**EXERCISE INSTRUCTIONS**
Word for word, set down every line of the entries below from the line with "non-Hodgkin's type, Low" to the line with "image of neoplastic", including both, and no other line.

**DATA TO EXAMINE**
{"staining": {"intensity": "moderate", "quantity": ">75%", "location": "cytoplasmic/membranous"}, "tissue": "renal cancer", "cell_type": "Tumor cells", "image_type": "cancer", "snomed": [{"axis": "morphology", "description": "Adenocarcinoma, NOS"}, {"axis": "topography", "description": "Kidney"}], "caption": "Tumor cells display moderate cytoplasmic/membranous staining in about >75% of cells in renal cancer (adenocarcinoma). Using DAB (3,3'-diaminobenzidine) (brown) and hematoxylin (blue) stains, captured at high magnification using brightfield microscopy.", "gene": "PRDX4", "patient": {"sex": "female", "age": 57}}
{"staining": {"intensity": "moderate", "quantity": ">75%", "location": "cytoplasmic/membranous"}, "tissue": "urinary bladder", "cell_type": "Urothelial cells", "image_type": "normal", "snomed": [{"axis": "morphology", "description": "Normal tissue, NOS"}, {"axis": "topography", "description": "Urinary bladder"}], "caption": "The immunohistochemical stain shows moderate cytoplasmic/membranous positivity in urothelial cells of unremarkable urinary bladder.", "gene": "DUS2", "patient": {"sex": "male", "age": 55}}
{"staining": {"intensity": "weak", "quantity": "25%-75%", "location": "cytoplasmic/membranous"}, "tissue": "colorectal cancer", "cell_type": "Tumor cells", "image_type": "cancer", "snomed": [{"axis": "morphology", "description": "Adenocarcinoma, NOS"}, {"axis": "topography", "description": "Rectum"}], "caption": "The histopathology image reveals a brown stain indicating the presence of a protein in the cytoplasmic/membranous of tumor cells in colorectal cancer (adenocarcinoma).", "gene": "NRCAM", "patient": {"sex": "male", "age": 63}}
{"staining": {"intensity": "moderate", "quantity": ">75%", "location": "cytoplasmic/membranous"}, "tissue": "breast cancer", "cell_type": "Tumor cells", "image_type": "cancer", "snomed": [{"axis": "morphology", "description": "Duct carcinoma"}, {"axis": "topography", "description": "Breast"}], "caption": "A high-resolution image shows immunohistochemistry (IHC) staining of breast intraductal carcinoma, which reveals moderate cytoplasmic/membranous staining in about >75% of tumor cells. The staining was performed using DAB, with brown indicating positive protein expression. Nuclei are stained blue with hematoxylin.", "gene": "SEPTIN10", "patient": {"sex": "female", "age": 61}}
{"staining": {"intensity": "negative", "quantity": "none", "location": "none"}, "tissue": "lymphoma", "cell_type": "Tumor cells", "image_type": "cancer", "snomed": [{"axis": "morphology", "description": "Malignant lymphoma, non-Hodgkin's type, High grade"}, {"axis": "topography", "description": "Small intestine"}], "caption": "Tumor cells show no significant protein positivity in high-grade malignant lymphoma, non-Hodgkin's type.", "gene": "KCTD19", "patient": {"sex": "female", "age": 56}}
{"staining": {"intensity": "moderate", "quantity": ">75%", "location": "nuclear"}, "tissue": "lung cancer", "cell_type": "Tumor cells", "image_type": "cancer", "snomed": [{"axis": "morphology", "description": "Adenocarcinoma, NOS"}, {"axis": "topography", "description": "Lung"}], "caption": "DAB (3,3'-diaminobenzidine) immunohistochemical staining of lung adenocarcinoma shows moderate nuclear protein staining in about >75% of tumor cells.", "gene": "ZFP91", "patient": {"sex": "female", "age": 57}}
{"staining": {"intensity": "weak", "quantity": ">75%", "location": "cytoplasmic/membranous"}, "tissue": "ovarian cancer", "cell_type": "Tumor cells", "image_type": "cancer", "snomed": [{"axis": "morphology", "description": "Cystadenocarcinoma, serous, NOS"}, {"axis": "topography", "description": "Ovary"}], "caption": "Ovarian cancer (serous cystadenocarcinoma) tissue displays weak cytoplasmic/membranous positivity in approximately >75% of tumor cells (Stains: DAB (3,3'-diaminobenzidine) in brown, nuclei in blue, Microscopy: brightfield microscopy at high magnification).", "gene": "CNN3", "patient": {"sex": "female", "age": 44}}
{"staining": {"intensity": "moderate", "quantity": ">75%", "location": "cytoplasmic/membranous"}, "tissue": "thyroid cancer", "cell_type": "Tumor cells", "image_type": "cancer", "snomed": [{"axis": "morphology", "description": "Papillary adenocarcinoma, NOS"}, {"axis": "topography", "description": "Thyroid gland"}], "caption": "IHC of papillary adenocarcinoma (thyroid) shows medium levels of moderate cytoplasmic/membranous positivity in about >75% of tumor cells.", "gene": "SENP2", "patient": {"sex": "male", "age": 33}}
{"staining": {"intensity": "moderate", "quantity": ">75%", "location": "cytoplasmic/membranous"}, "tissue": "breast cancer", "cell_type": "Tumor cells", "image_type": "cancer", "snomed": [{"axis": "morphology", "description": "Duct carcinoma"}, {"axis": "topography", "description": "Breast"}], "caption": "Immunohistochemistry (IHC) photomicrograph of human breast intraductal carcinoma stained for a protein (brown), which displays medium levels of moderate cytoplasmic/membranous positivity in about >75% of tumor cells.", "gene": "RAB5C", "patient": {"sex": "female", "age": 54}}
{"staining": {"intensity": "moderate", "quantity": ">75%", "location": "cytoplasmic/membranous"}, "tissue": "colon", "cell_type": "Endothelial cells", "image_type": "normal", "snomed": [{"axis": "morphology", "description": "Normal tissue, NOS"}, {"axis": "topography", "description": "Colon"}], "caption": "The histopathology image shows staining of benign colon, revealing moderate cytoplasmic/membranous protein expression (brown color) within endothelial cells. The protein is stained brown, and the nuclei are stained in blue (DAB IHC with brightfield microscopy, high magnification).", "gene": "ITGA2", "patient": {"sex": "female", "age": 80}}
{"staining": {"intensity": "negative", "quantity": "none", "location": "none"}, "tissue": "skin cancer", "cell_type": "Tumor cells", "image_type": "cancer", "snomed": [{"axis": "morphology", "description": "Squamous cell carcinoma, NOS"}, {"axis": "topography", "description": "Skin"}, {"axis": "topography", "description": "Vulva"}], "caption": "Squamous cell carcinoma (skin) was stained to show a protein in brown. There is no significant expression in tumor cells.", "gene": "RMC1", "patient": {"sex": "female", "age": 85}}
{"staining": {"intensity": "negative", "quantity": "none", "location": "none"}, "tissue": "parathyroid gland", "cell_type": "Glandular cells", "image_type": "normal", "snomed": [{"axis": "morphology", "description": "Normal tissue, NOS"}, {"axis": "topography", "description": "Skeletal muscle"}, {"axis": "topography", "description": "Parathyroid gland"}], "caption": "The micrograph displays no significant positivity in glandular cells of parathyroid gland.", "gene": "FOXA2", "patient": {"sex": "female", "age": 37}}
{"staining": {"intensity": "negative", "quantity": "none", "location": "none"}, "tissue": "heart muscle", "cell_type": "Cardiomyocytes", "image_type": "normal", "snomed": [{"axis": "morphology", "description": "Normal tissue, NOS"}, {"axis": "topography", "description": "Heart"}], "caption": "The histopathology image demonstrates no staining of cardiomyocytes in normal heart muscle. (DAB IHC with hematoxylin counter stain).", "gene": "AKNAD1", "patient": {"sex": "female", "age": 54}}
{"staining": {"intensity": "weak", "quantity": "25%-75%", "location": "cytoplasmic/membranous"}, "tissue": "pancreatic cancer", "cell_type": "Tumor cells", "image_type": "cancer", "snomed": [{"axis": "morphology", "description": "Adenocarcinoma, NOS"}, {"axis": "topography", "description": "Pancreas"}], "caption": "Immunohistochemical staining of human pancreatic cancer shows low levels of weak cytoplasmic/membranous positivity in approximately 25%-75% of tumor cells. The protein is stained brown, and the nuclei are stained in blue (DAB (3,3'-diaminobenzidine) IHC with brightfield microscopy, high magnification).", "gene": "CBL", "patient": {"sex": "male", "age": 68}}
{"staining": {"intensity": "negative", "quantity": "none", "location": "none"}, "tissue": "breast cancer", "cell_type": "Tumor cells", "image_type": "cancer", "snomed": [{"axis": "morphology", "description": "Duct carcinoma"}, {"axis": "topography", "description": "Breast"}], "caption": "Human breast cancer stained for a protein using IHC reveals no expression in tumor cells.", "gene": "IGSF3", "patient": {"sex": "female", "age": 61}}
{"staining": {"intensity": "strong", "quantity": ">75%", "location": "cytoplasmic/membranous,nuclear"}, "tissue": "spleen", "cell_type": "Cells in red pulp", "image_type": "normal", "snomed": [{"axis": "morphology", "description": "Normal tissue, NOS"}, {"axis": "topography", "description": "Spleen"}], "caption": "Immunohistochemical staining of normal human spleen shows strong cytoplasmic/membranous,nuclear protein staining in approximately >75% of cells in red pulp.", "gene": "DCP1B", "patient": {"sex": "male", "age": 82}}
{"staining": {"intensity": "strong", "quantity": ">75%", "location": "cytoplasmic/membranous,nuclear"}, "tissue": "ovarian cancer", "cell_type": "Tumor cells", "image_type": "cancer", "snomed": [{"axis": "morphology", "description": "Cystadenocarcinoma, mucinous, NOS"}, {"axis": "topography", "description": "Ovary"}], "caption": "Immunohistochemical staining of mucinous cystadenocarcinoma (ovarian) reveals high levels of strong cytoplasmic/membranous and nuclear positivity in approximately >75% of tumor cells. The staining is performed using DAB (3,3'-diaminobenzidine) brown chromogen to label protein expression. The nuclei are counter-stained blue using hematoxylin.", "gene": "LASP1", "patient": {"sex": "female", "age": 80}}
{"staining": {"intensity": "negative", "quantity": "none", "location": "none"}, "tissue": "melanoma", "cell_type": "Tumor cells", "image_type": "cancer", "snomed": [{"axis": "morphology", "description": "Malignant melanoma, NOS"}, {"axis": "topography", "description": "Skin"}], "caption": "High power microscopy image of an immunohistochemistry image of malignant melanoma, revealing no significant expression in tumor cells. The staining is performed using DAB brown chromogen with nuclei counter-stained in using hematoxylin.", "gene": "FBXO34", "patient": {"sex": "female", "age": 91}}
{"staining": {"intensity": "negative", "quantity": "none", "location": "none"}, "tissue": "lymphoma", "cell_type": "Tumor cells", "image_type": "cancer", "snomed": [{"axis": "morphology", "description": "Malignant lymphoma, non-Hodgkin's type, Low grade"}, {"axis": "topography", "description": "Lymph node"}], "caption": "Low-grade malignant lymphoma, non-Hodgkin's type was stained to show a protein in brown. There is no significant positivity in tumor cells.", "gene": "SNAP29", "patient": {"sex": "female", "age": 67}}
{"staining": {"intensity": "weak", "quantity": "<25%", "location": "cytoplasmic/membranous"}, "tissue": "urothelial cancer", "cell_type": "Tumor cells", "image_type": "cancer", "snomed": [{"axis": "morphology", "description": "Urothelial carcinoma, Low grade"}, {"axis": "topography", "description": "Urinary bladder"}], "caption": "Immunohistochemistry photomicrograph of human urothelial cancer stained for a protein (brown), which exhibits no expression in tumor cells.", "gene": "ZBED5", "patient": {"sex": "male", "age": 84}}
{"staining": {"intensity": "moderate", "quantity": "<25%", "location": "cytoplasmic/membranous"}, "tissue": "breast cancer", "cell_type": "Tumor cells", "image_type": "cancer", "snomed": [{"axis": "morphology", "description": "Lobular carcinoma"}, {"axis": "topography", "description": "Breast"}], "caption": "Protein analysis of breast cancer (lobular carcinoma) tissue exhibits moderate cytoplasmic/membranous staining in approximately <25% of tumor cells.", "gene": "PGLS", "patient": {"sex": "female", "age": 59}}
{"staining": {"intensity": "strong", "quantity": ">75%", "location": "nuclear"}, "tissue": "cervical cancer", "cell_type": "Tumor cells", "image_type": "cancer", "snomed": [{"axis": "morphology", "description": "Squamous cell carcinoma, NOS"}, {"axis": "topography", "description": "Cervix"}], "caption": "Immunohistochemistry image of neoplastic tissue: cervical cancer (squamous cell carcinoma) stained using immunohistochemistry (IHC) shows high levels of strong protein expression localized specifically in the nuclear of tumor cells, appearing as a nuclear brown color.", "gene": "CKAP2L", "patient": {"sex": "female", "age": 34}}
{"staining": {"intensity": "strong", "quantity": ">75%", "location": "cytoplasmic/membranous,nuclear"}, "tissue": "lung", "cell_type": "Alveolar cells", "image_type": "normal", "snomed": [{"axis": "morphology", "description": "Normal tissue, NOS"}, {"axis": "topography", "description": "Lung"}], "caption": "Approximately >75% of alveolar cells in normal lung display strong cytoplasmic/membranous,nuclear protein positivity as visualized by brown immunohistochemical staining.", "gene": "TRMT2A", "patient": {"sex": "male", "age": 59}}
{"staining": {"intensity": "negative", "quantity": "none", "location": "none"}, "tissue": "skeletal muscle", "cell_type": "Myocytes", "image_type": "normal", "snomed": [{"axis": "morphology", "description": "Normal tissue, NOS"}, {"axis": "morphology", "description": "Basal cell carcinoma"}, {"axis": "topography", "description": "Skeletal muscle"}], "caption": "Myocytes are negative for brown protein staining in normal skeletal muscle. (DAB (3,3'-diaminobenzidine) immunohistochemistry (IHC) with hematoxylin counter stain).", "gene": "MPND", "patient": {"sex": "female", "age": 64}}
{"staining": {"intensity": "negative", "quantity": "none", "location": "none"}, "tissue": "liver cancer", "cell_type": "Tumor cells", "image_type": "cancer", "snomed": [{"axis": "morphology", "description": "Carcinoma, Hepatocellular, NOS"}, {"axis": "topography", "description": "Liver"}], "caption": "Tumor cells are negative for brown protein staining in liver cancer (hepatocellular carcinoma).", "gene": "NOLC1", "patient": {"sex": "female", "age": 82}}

**FINISHED TASK**
{"staining": {"intensity": "negative", "quantity": "none", "location": "none"}, "tissue": "lymphoma", "cell_type": "Tumor cells", "image_type": "cancer", "snomed": [{"axis": "morphology", "description": "Malignant lymphoma, non-Hodgkin's type, Low grade"}, {"axis": "topography", "description": "Lymph node"}], "caption": "Low-grade malignant lymphoma, non-Hodgkin's type was stained to show a protein in brown. There is no significant positivity in tumor cells.", "gene": "SNAP29", "patient": {"sex": "female", "age": 67}}
{"staining": {"intensity": "weak", "quantity": "<25%", "location": "cytoplasmic/membranous"}, "tissue": "urothelial cancer", "cell_type": "Tumor cells", "image_type": "cancer", "snomed": [{"axis": "morphology", "description": "Urothelial carcinoma, Low grade"}, {"axis": "topography", "description": "Urinary bladder"}], "caption": "Immunohistochemistry photomicrograph of human urothelial cancer stained for a protein (brown), which exhibits no expression in tumor cells.", "gene": "ZBED5", "patient": {"sex": "male", "age": 84}}
{"staining": {"intensity": "moderate", "quantity": "<25%", "location": "cytoplasmic/membranous"}, "tissue": "breast cancer", "cell_type": "Tumor cells", "image_type": "cancer", "snomed": [{"axis": "morphology", "description": "Lobular carcinoma"}, {"axis": "topography", "description": "Breast"}], "caption": "Protein analysis of breast cancer (lobular carcinoma) tissue exhibits moderate cytoplasmic/membranous staining in approximately <25% of tumor cells.", "gene": "PGLS", "patient": {"sex": "female", "age": 59}}
{"staining": {"intensity": "strong", "quantity": ">75%", "location": "nuclear"}, "tissue": "cervical cancer", "cell_type": "Tumor cells", "image_type": "cancer", "snomed": [{"axis": "morphology", "description": "Squamous cell carcinoma, NOS"}, {"axis": "topography", "description": "Cervix"}], "caption": "Immunohistochemistry image of neoplastic tissue: cervical cancer (squamous cell carcinoma) stained using immunohistochemistry (IHC) shows high levels of strong protein expression localized specifically in the nuclear of tumor cells, appearing as a nuclear brown color.", "gene": "CKAP2L", "patient": {"sex": "female", "age": 34}}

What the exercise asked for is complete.